El rey Alfonso Doce-menos-cuarto tenía dos súbditos ?si se exceptúa a Lucas, que en realidad no era un súbdito, sino un maquinista.

Uno de los súbditos era un hombre llamado señor Manga. El señor Manga siempre estaba paseando con un sombrero hongo en la cabeza y un paraguas cerrado debajo del brazo. Vivía en una casa corriente y no tenía ocupación fija. Paseaba y nada más. Era el súbdito más importante y le gobernaban. A veces, cuando llovía, abría el paraguas. Acerca del señor Manga no hay nada más que contar.

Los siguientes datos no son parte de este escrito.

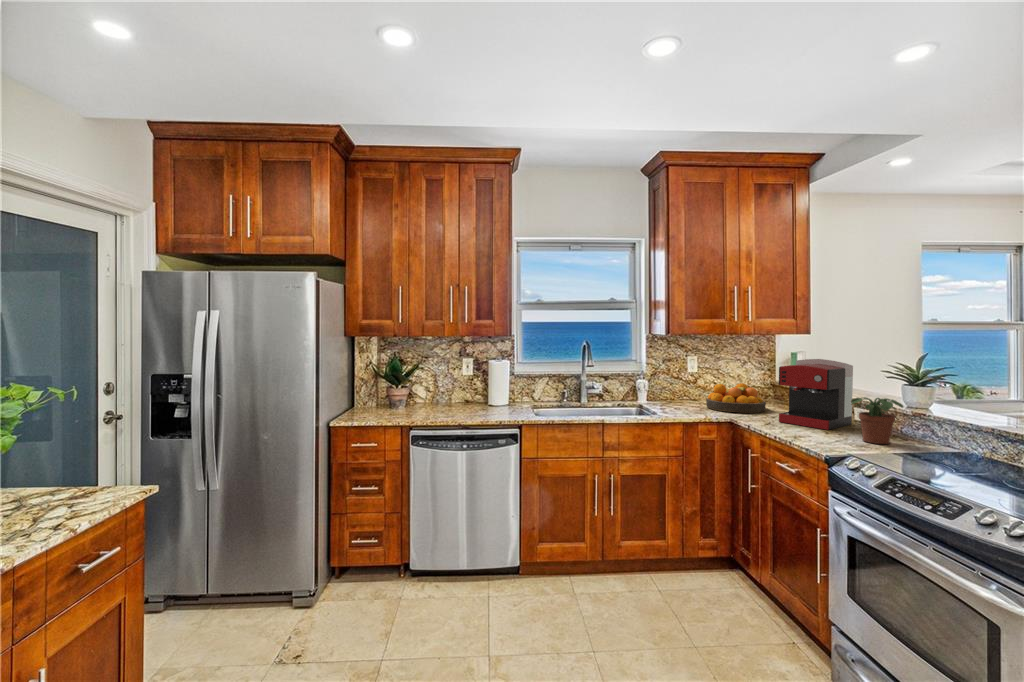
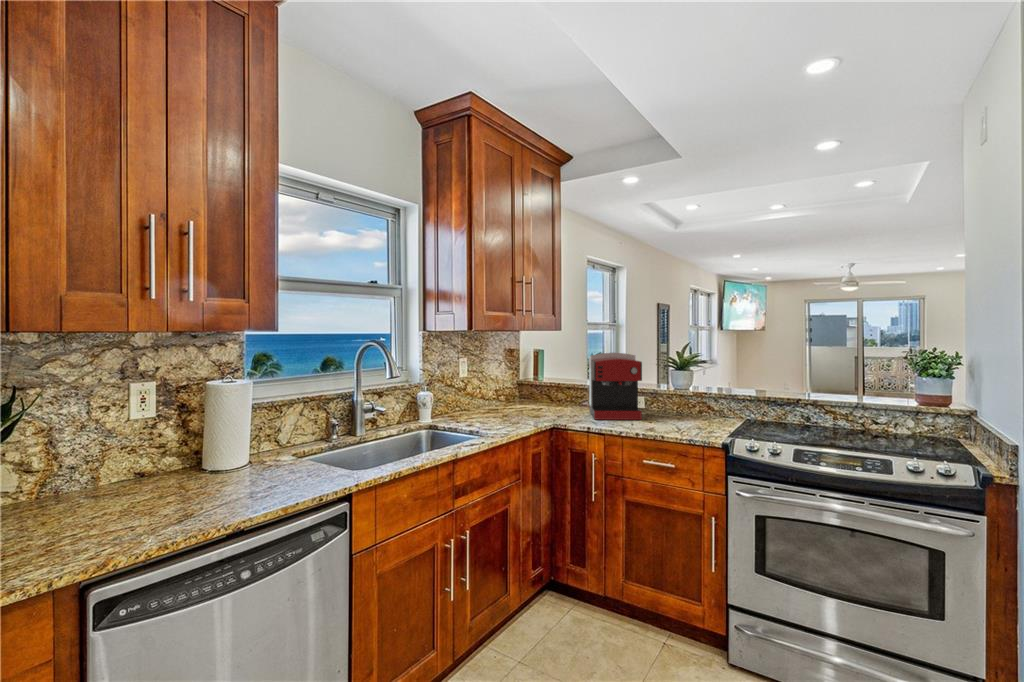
fruit bowl: present [706,383,766,413] -> none [493,385,554,418]
potted plant: present [851,397,903,444] -> none [671,383,711,425]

El otro súbdito era una mujer, precisamente una mujer muy simpática. Era grande y gorda aunque no tan gorda como Emma la locomotora. Tenía las mejillas rojas como una manzana y se llamaba señora Quée, con dos es. Probablemente uno de sus antepasados había sido algo sordo y la gente empezó a llamarle sencillamente así, con la palabra que decía siempre, cuando no oía algo. Y así le había quedado.

La señora Quée vivía en la casa de la tienda, donde se podía comprar todo lo necesario: chicle, periódicos, cordones para los zapatos, leche, plantillas, espinacas, mantequilla, sierras, azúcar, sal, pilas para linternas de bolsillo, sacapuntas, portamonedas en forma de pequeños pantalones de cuero, perlas, recuerdos de viaje, pegamento... abreviando: de todo.

Los recuerdos de viaje no se vendían casi nunca porque a Lummerland nunca llegaban viajeros. Sólo el señor Manga compraba a veces alguno, por gusto y no porque en realidad lo necesitara. Por otra parte le gustaba charlar un rato con la señora Quée.

¡Ah! y para no olvidarlo, al rey sólo se le podía ver en los días de fiesta porque la mayor parte del tiempo estaba muy ocupado reinando. Pero en los días de fiesta, a las doce menos cuarto en punto, se asomaba a la ventana y saludaba amistosamente con la mano. Entonces sus súbditos gritaban jubilosos y lanzaban sus sombreros al aire y Lucas dejaba que Emma silbara alegremente. Luego les daban mantecados a todos y en ciertas fiestas importantes, helado de fresa. El helado se lo encargaba el rey a la señora Quée, que era una verdadera maestra en la elaboración de helados.

En Lummerland la vida era tranquila, hasta que un día... Sí, y con esto empieza nuestra historia.